#### Material provided
● ● ● ● ●

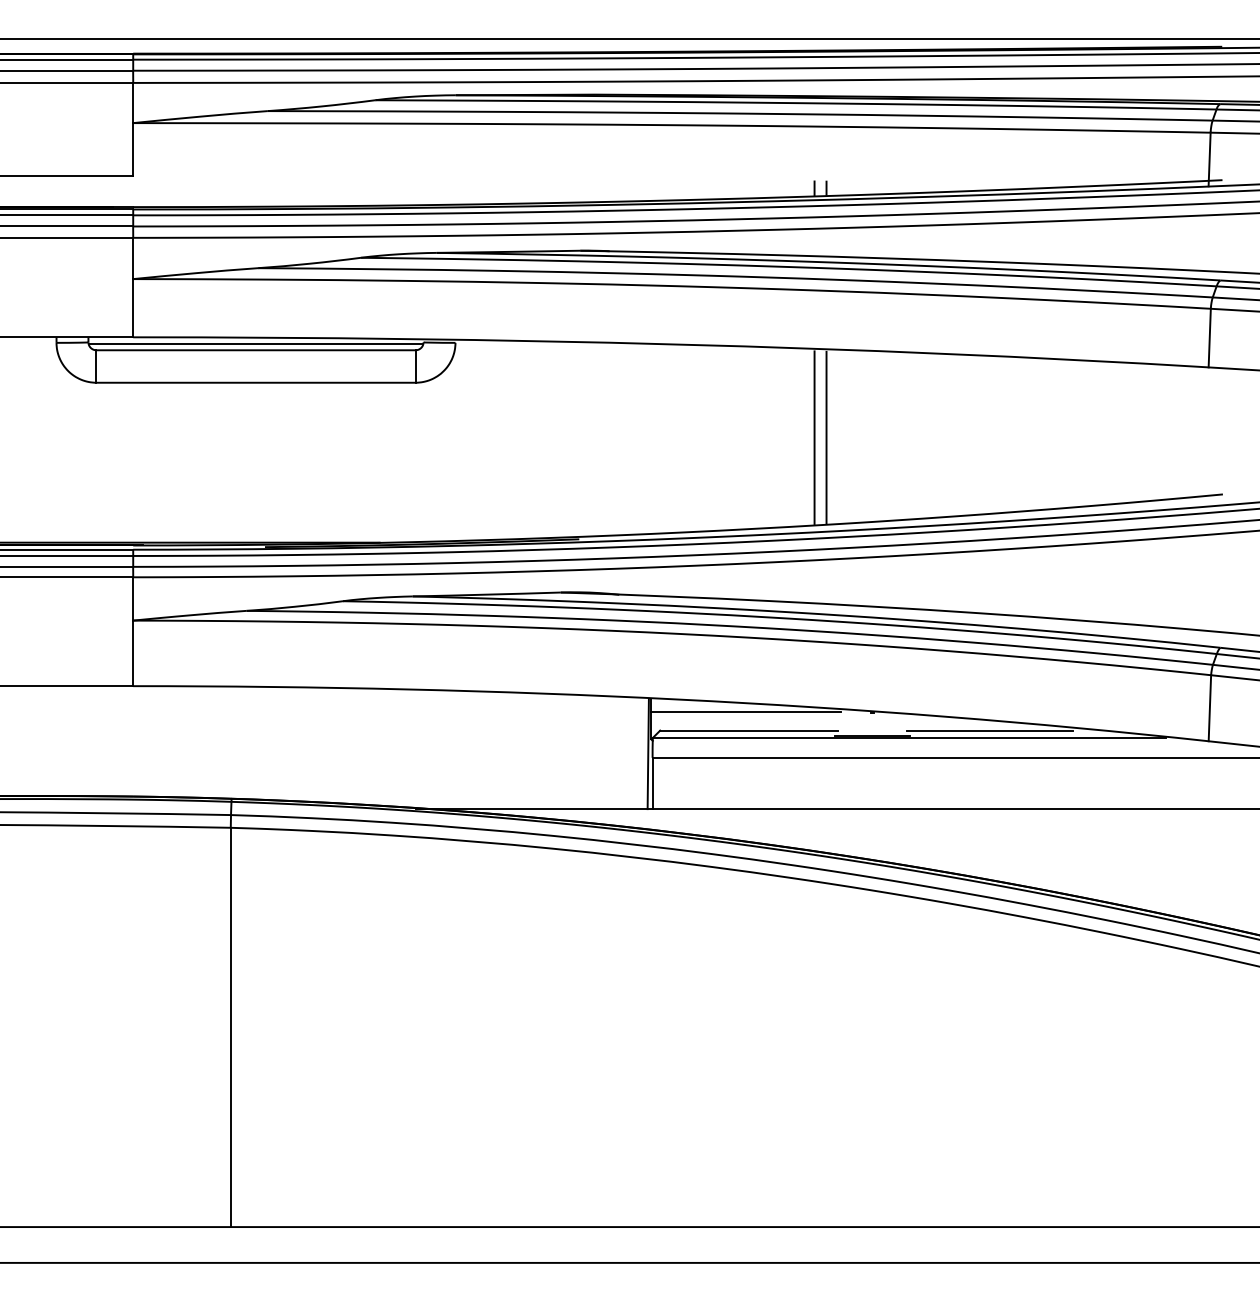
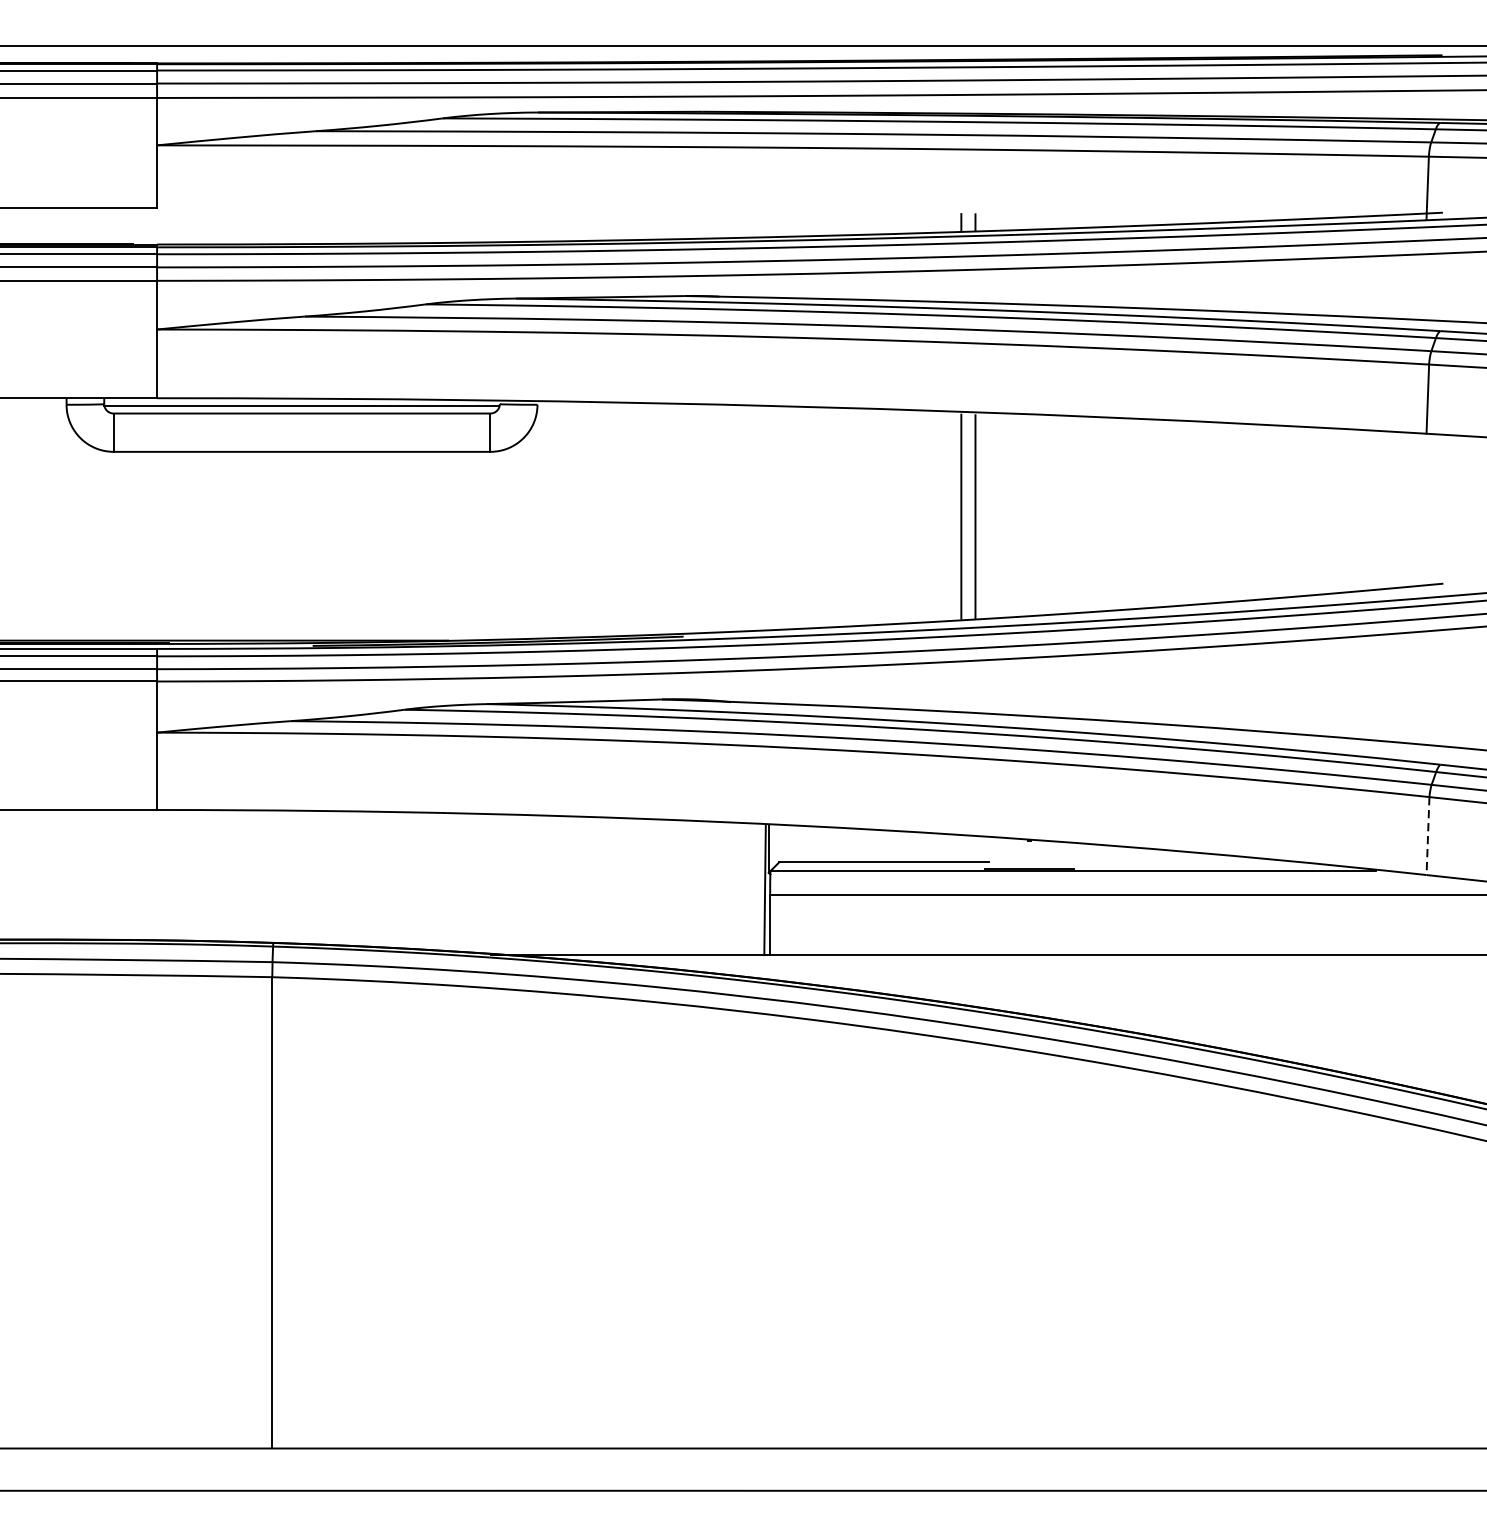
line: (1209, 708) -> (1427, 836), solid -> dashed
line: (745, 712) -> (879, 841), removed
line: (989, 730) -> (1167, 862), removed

● ● ● ● ●

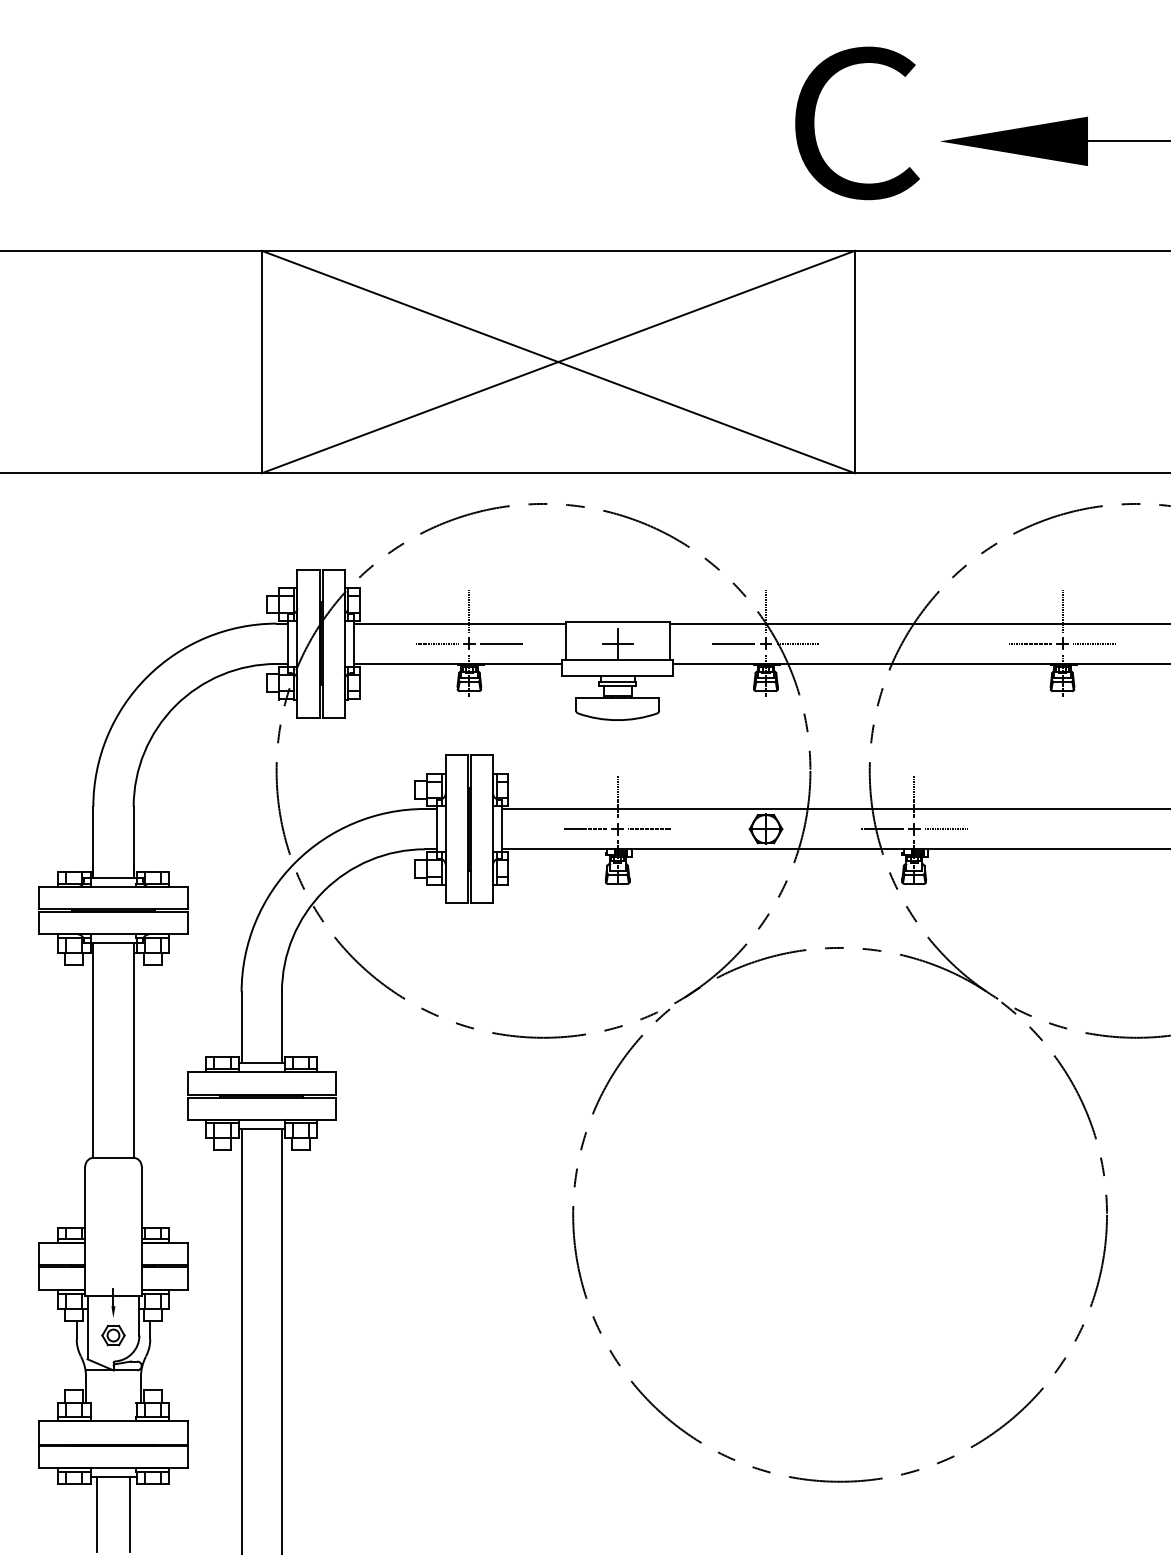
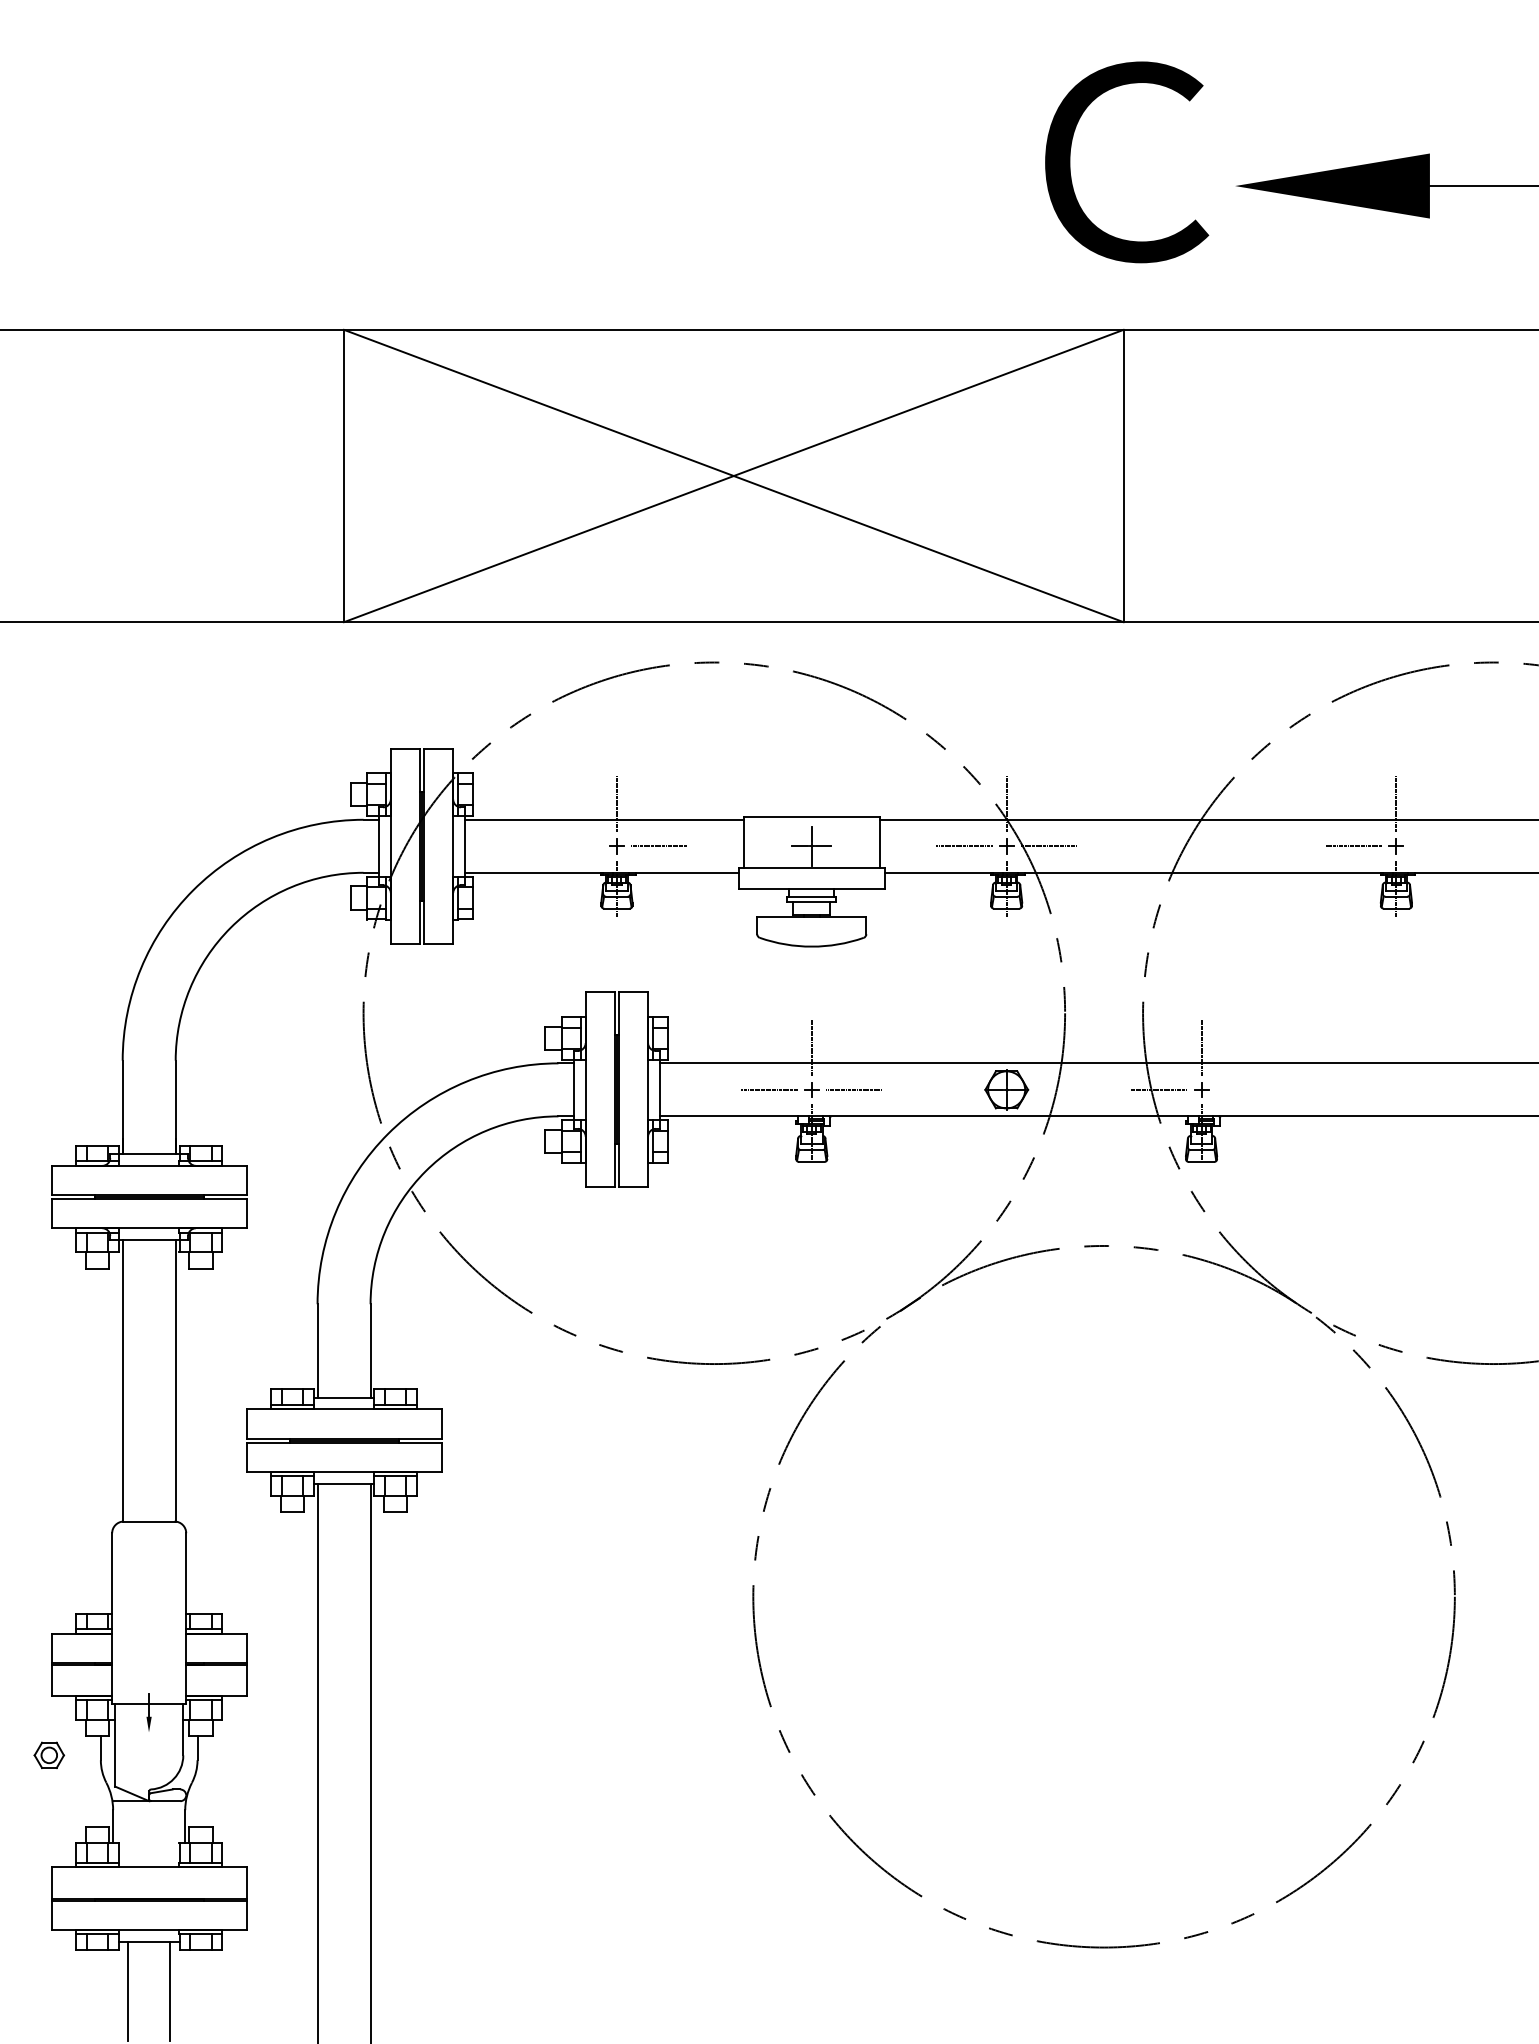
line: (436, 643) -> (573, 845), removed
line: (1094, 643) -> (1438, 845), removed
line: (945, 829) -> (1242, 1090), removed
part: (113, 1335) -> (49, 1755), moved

● ● ● ● ●

#### About this exercise
Copy out only the lines above from the one with "line: (945, 829) -> (1242, 1090), removed" to the one with "part: (113, 1335) -> (49, 1755), moved", inclusive, exactly as they stand.

#### Exercise result
line: (945, 829) -> (1242, 1090), removed
part: (113, 1335) -> (49, 1755), moved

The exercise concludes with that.